**EXERCISE PASSAGE**
Right now, open design pioneers tend to follow one of two economic models. The first is not to worry about selling much hardware but instead to sell your expertise as the inventor. If anyone can manufacture a device, then the most efficient manufacturer will do so at the best price. Fine, let them. It'll ensure your contraption is widely distributed. Because you're the inventor, though, the community of users will inevitably congregate around you, much as Torvalds was the hub for Linux. You will always be the first to hear about cool improvements or innovative uses for your device. That knowledge becomes your most valuable asset, which you can sell to anyone.
This is precisely how the Arduino team works. It makes little off the sale of each board—only a few dollars of the $35 price, which gets rolled into the next production cycle. But the serious income comes from clients who want to build devices based on the board and who hire the founders as consultants.
"Basically, what we have is the brand," says Tom Igoe, an associate professor at the Interactive Telecommunications Program at New York University, who joined Arduino in 2005. "And brand matters."
What's more, the growing Arduino community performs free labor for the consultants. Clients of Banzi's design firm often want him to create Arduino-powered products. For example, one client wanted to control LED arrays. Poking around online, Banzi found that someone in France had already published Arduino code that did the job. Banzi took the code and was done.
Then there's the second model for making money off open source hardware: Sell your device but try to keep ahead of the competition. This isn't as hard as it seems. Last year, Arduino noticed that copycat versions of its board made in China and Taiwan were being sold online. Yet sales through the main Arduino store were still increasing dramatically. Why?

Partly because many Asian knockoffs were poor quality, rife with soldering errors and flimsy pin connections. The competition created a larger market but also ensured that the original makers stayed a generation ahead of the cheap imitations. Merely having the specs for a product doesn't mean a copycat will make a quality item. That takes skill, and the Arduino team understood its device better than just about anyone else. "So the copycats can actually turn out to be good for our business," Igoe says.
NYC Resistor,a club for hardware hackers in Brooklyn, looks like a madscientists' lab, strewn with motorized doll parts, hot-rodded electric guitars, and Tupperware containers crammed full of electronic junk. I'm here to meet with Raphael Abrams, a cofounder of the group. Abrams, 33, is well known in open source hardware circles for developing the Daisy, an open MP3 player. It earned him so much acclaim that he now works more or less full-time designing open projects and customizing audio hardware for other businesses, including hunting companies that hire him to develop duck and deer calls. ("I'm the go-to guy for digital animal-caller designs," he says. "It's the weirdest thing that has ever happened to me.")
Abrams is deep in conversation with Alicia Gibb, a grad student who hacks hardware in her spare time. She's talking about a matchbox-sized widget that museums use to monitor humidity and temperature in their galleries. It's made by Masterpak and retails for $115 (similar devices can cost $400). A single institution might need hundreds of them, so it's a lucrative little market.
But as Abrams and Gibb pick apart the gadget, they realize that the price carries a huge markup.
"This is worth about $15 in parts," Abrams says, whistling as he pokes at the tiny electronics board inside. "It has a really cheap low-end chip. And they charge $400 for this? Someone is getting robbed." He tosses it on the table. "You could sell it for $80."

**STORED DATA**

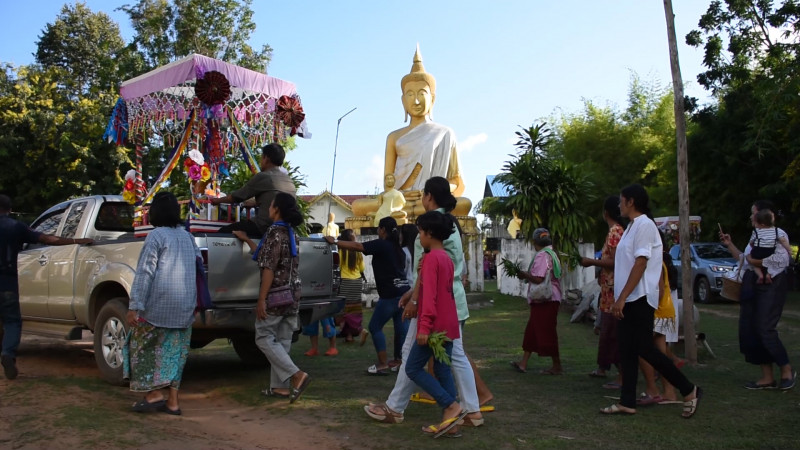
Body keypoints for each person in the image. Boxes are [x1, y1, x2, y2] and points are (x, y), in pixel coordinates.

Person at [364, 176, 489, 428]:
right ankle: (469, 409)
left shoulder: (435, 228)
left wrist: (415, 299)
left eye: (422, 195)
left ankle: (398, 407)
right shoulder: (446, 224)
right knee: (453, 357)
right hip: (449, 302)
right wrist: (412, 294)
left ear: (429, 196)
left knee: (414, 357)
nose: (420, 199)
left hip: (433, 303)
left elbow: (427, 271)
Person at [601, 184, 701, 417]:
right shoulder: (631, 227)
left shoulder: (645, 225)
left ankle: (689, 389)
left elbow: (641, 263)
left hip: (640, 297)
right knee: (626, 350)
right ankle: (627, 402)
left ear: (631, 202)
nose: (619, 205)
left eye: (622, 200)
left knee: (646, 349)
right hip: (628, 298)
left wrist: (623, 297)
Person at [351, 46, 470, 219]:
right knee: (357, 206)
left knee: (464, 204)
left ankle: (402, 212)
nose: (415, 100)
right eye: (409, 94)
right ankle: (404, 210)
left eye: (422, 93)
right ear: (402, 101)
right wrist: (399, 195)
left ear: (433, 98)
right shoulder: (394, 137)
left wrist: (431, 193)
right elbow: (388, 183)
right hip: (401, 200)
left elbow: (456, 182)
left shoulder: (445, 133)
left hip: (431, 199)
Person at [0, 195, 93, 380]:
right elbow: (48, 239)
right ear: (10, 210)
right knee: (12, 322)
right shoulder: (16, 226)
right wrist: (76, 241)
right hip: (6, 284)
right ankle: (8, 354)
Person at [124, 191, 199, 415]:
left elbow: (145, 273)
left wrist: (134, 306)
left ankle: (153, 393)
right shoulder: (188, 236)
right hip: (185, 306)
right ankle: (173, 402)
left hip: (158, 306)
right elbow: (197, 269)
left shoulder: (156, 236)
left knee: (140, 346)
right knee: (177, 353)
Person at [404, 211, 468, 438]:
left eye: (420, 232)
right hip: (449, 323)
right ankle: (453, 423)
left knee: (412, 368)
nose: (419, 237)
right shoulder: (446, 259)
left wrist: (424, 327)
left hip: (434, 327)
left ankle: (451, 405)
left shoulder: (431, 259)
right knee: (442, 370)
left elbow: (430, 296)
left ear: (429, 233)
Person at [720, 200, 796, 390]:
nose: (750, 217)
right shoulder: (755, 236)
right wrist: (730, 245)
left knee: (764, 327)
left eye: (753, 213)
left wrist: (755, 261)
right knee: (751, 329)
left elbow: (782, 259)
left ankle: (786, 369)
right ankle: (767, 377)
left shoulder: (778, 234)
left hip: (771, 285)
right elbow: (745, 260)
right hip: (752, 283)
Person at [324, 217, 410, 375]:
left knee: (375, 327)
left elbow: (357, 246)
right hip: (404, 293)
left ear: (382, 230)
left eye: (378, 228)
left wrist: (334, 242)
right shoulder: (399, 250)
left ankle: (383, 364)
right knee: (400, 329)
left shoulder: (381, 244)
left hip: (390, 295)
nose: (377, 231)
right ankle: (398, 361)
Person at [253, 192, 311, 402]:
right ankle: (280, 388)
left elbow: (268, 267)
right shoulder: (291, 233)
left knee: (263, 336)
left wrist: (262, 299)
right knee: (283, 340)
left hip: (276, 295)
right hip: (293, 294)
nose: (268, 208)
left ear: (276, 209)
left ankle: (296, 375)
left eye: (271, 205)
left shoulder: (273, 233)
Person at [581, 196, 625, 387]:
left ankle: (622, 376)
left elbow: (615, 262)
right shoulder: (617, 231)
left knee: (613, 335)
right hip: (608, 290)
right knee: (607, 332)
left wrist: (591, 262)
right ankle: (604, 367)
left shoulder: (615, 232)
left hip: (614, 291)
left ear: (605, 213)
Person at [211, 143, 296, 236]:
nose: (260, 161)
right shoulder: (288, 180)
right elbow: (276, 198)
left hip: (263, 226)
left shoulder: (264, 176)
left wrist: (216, 201)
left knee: (223, 232)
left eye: (261, 157)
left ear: (266, 158)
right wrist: (256, 202)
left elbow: (236, 197)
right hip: (285, 228)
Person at [510, 228, 563, 375]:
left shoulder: (542, 256)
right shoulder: (552, 253)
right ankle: (523, 363)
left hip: (545, 299)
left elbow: (539, 278)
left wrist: (524, 274)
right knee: (532, 331)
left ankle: (557, 365)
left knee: (546, 332)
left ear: (534, 242)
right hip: (550, 298)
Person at [637, 238, 681, 405]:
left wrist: (649, 310)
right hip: (662, 311)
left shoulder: (653, 262)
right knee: (660, 354)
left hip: (657, 312)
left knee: (644, 349)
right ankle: (669, 392)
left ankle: (652, 390)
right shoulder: (658, 260)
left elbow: (660, 290)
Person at [338, 229, 366, 343]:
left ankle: (360, 330)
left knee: (343, 310)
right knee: (354, 309)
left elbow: (338, 267)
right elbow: (362, 268)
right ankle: (349, 336)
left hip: (344, 282)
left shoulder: (340, 251)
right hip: (356, 282)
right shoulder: (358, 252)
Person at [749, 208, 791, 285]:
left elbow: (751, 242)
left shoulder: (756, 231)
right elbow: (783, 241)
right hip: (770, 251)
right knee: (771, 264)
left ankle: (760, 275)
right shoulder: (777, 230)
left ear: (762, 224)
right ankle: (769, 275)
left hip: (758, 251)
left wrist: (753, 248)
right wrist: (789, 250)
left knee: (752, 262)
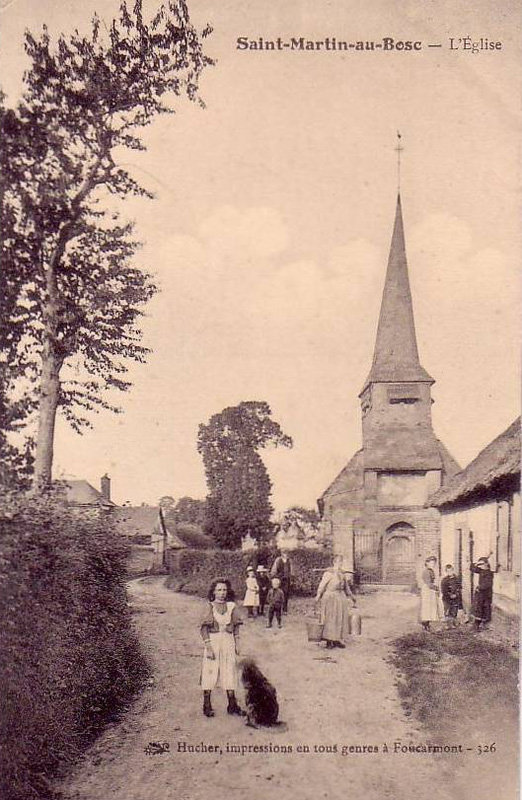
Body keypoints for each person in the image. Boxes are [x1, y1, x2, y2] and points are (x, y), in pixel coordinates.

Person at [200, 577, 244, 718]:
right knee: (210, 671)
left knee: (229, 670)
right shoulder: (210, 607)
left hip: (228, 640)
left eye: (224, 590)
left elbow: (236, 626)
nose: (222, 593)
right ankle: (207, 705)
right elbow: (204, 629)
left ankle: (232, 704)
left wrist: (237, 644)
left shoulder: (231, 607)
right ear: (213, 592)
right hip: (213, 640)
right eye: (219, 590)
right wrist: (209, 647)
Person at [315, 554, 356, 649]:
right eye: (338, 561)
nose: (340, 564)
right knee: (330, 619)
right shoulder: (328, 573)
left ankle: (337, 639)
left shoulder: (342, 574)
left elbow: (346, 587)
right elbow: (322, 585)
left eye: (341, 562)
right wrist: (318, 595)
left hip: (340, 598)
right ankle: (329, 641)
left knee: (340, 619)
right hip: (330, 597)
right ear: (334, 562)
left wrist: (352, 596)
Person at [471, 556, 494, 631]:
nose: (480, 566)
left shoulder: (489, 573)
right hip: (480, 594)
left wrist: (479, 588)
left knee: (483, 609)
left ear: (486, 564)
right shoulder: (481, 570)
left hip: (486, 594)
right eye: (480, 565)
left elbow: (487, 584)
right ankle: (476, 626)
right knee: (478, 608)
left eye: (482, 564)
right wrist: (477, 563)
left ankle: (480, 625)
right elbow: (472, 568)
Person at [420, 556, 440, 631]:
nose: (433, 565)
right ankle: (425, 624)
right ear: (427, 563)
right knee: (426, 607)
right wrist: (436, 588)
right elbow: (428, 583)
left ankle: (427, 624)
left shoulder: (431, 571)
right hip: (427, 590)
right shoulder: (426, 571)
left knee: (430, 607)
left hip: (430, 590)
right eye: (431, 563)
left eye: (434, 563)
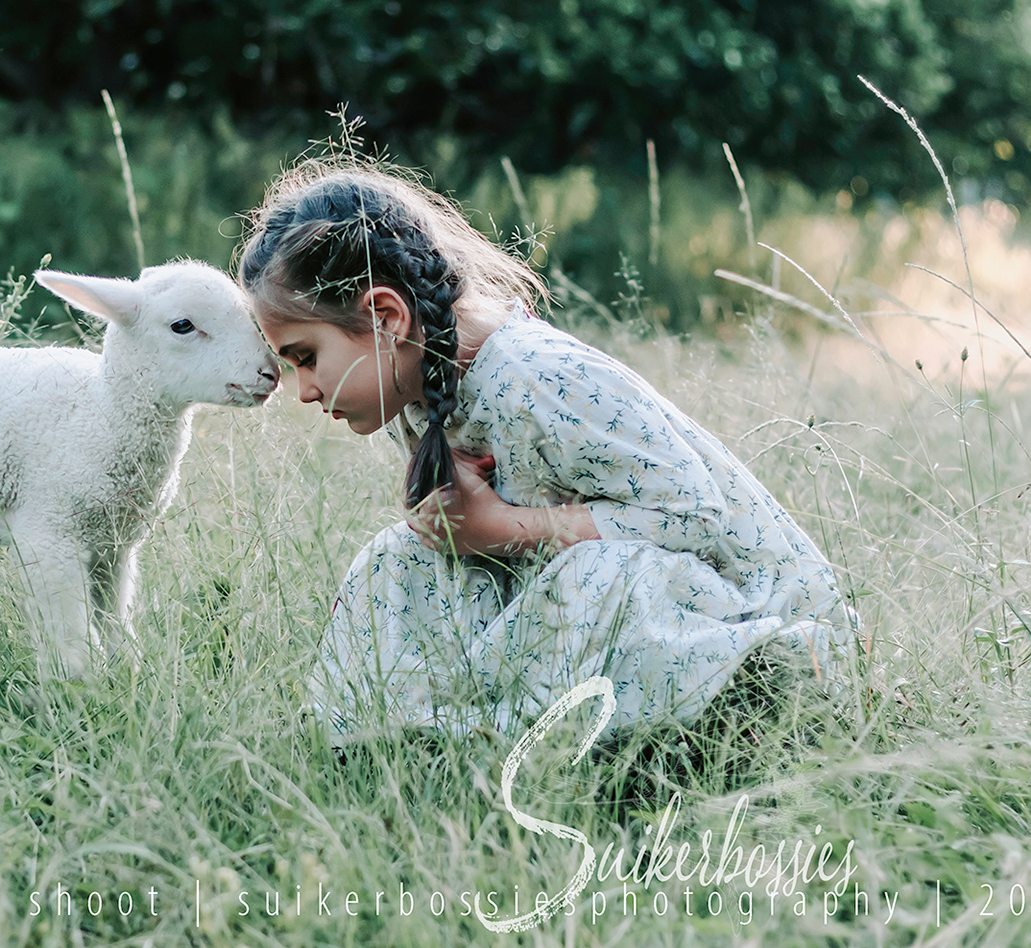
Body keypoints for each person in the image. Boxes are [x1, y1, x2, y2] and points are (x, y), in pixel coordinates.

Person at [236, 159, 858, 743]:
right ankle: (382, 732)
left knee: (593, 580)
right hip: (599, 587)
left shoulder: (535, 377)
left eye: (306, 358)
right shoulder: (419, 386)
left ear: (385, 317)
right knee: (395, 561)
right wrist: (454, 528)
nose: (305, 390)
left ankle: (718, 710)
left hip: (732, 607)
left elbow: (692, 518)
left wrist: (502, 527)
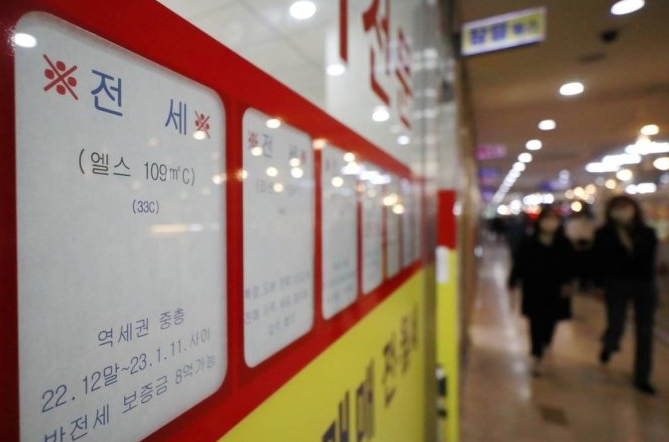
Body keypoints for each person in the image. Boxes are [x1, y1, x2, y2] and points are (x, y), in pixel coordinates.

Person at [592, 195, 658, 395]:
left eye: (625, 206)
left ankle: (642, 377)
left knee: (645, 332)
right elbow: (598, 261)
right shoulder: (604, 234)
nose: (622, 210)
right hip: (616, 284)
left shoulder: (647, 233)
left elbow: (651, 261)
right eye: (618, 207)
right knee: (616, 324)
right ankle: (609, 345)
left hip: (644, 286)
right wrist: (599, 285)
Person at [508, 207, 573, 375]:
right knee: (535, 320)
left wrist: (567, 283)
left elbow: (570, 266)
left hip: (556, 288)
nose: (550, 223)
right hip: (534, 287)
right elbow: (519, 263)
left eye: (553, 219)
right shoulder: (528, 242)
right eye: (547, 218)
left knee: (551, 319)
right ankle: (536, 352)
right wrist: (513, 280)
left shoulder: (564, 243)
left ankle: (545, 342)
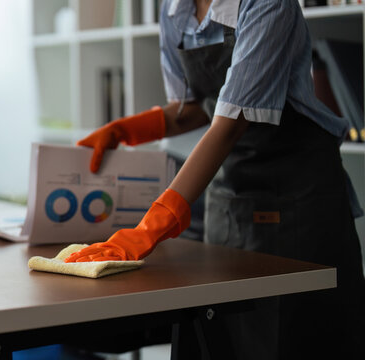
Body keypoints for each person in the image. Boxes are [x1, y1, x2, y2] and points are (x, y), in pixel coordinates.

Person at [64, 0, 365, 358]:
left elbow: (230, 122)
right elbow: (194, 108)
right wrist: (124, 131)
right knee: (221, 335)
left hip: (299, 201)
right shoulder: (175, 11)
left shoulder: (268, 4)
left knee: (297, 336)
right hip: (230, 200)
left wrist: (150, 228)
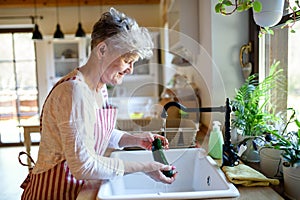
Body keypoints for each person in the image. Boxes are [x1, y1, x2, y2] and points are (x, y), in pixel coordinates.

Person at [21, 7, 176, 200]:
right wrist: (145, 167)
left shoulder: (99, 88)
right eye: (127, 60)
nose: (131, 70)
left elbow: (98, 132)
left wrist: (134, 139)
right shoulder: (73, 91)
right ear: (102, 50)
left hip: (78, 189)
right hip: (55, 192)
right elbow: (83, 166)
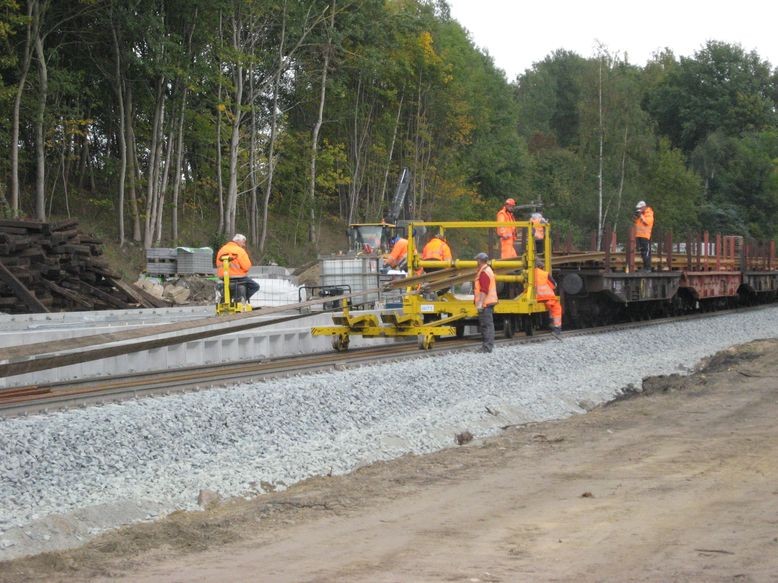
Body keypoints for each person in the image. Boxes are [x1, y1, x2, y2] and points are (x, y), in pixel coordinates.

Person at [215, 233, 259, 302]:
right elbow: (247, 266)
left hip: (223, 277)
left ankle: (227, 299)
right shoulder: (239, 250)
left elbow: (218, 264)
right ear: (238, 241)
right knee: (255, 286)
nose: (244, 245)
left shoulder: (222, 250)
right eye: (243, 242)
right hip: (237, 277)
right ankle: (240, 300)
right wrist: (243, 271)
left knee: (228, 287)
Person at [474, 252, 498, 352]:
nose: (476, 262)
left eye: (477, 260)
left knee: (486, 325)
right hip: (488, 302)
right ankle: (487, 346)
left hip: (486, 303)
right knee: (487, 325)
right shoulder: (487, 270)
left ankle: (487, 347)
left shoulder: (484, 272)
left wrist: (480, 303)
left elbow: (484, 290)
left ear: (480, 261)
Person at [534, 259, 562, 338]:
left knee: (550, 306)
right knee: (556, 308)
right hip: (546, 297)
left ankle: (550, 322)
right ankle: (556, 328)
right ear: (540, 266)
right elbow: (554, 285)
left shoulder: (528, 273)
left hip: (534, 297)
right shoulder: (544, 274)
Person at [633, 200, 654, 271]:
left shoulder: (649, 213)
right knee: (642, 252)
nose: (639, 210)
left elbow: (647, 222)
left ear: (644, 207)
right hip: (639, 235)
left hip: (645, 236)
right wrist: (636, 217)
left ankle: (648, 268)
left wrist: (641, 216)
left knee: (646, 252)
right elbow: (636, 224)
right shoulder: (641, 215)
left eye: (640, 208)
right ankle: (645, 267)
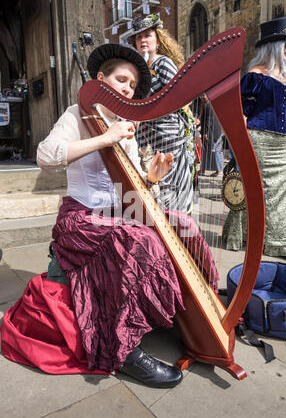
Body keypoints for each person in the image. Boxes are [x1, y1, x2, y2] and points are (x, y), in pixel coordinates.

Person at [1, 43, 219, 388]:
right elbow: (46, 156)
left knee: (183, 223)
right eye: (121, 80)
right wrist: (105, 138)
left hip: (117, 211)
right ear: (100, 80)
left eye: (132, 86)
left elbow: (128, 188)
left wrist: (151, 178)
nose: (127, 89)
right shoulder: (76, 114)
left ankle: (195, 308)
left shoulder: (125, 126)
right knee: (143, 241)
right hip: (81, 219)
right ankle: (126, 349)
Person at [222, 16, 286, 256]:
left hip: (284, 145)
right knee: (251, 190)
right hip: (258, 141)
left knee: (282, 195)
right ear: (273, 47)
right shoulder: (254, 76)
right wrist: (240, 146)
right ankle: (241, 238)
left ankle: (278, 243)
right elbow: (240, 112)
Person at [130, 13, 195, 213]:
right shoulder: (139, 70)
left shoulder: (163, 63)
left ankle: (175, 227)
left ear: (157, 40)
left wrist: (148, 112)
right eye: (139, 37)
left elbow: (179, 97)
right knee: (155, 185)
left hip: (169, 138)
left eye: (147, 35)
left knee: (169, 187)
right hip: (147, 138)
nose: (143, 40)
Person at [199, 94, 224, 177]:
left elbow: (208, 120)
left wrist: (205, 132)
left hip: (210, 133)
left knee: (206, 152)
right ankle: (219, 171)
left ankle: (203, 170)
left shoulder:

**WHAT THIS TASK INVOLVES**
Write the next part of the article on open source hardware, beginning immediately after its final sentence. The lines above are separate material, unconnected to the article on open source hardware.

**YOUR RESPONSE**
Gibb gets a playful look in her eye. "I'm gonna do an open source version of this thing," she says. "Wait a minute," I say. "That means any museum will be able to take your free design and fabricate copies itself? Or someone who isn't even an inventor—like me—could send your design to a Chinese factory, produce a couple of thousand devices for $20 apiece, and sell them to museums for $50?"
"Sure," she says, grinning.
I hear the sound of a thousand business models crumbling.
If Gibb actually pulls this off without violating any patents, the company that makes the overpriced widget is in for a shock. No more easy profits based on the obscurity of its intellectual property. It will immediately have to offer a better product or improved service—or risk going out of business.
This may be destruction—but it's creative destruction. Business models will crumble, sure, but others will be born. Open source methods illustrate a hard, cold fact about hardware: It's increasingly becoming a commodity. It is not merely that China has massively decreased the price of producing goods. It's that the price of designing goods is dropping through the floor. As Eric von Hippel, an MIT professor of entrepreneurship, points out, that drop is the result of the emergence of cheap or free tools for chipmaking, 3-D modeling, and online collaboration.
"In a sense, hardware is becoming much more like software, up to the point where you actually fabricate an object," von Hippel says. "That's why you're starting to see open source techniques in hardware. Design is largely going to shift out from manufacturers to the communities."
To thrive in this next wave, hardware manufacturers will have to switch their thinking. Their job is no longer just to dream up ideas—it's equally important, maybe even more vital, to seek out innovations from users. Manufacturers used to have to guess what their customers want, but the customers already know what they want, so it's more efficient to have them design it. The value of manufacturers isn't in cool designs but in economies of scale: They produce high-quality objects cheaply or offer superb shopping and support experience.
I can't help but think there are limits to this. Passionate amateurs can create an MP3 player or a synthesizer. But what about a jet engine? Or a car? To pass regulatory tests, these products require expensive laboratory equipment, like wind tunnels for car shapes and airplane parts, or crash labs. That can't be accomplished by a bunch of loosely connected designers surfing on their laptops in a Starbucks.
Yochai Benkler isn't so sure. The Harvard professor and author of The Wealth of Networks predicts that smart commercial firms will share resources with open source communities. "If you want to design a car in an open source way, maybe you'll work with a corporation that has access to an expensive wind tunnel," he says. This sort of cooperation has become common for open source software. IBM and Sun Microsystems pay staff members to contribute to Linux because it's in the companies' interest to have the software grow more powerful, even if competitors benefit.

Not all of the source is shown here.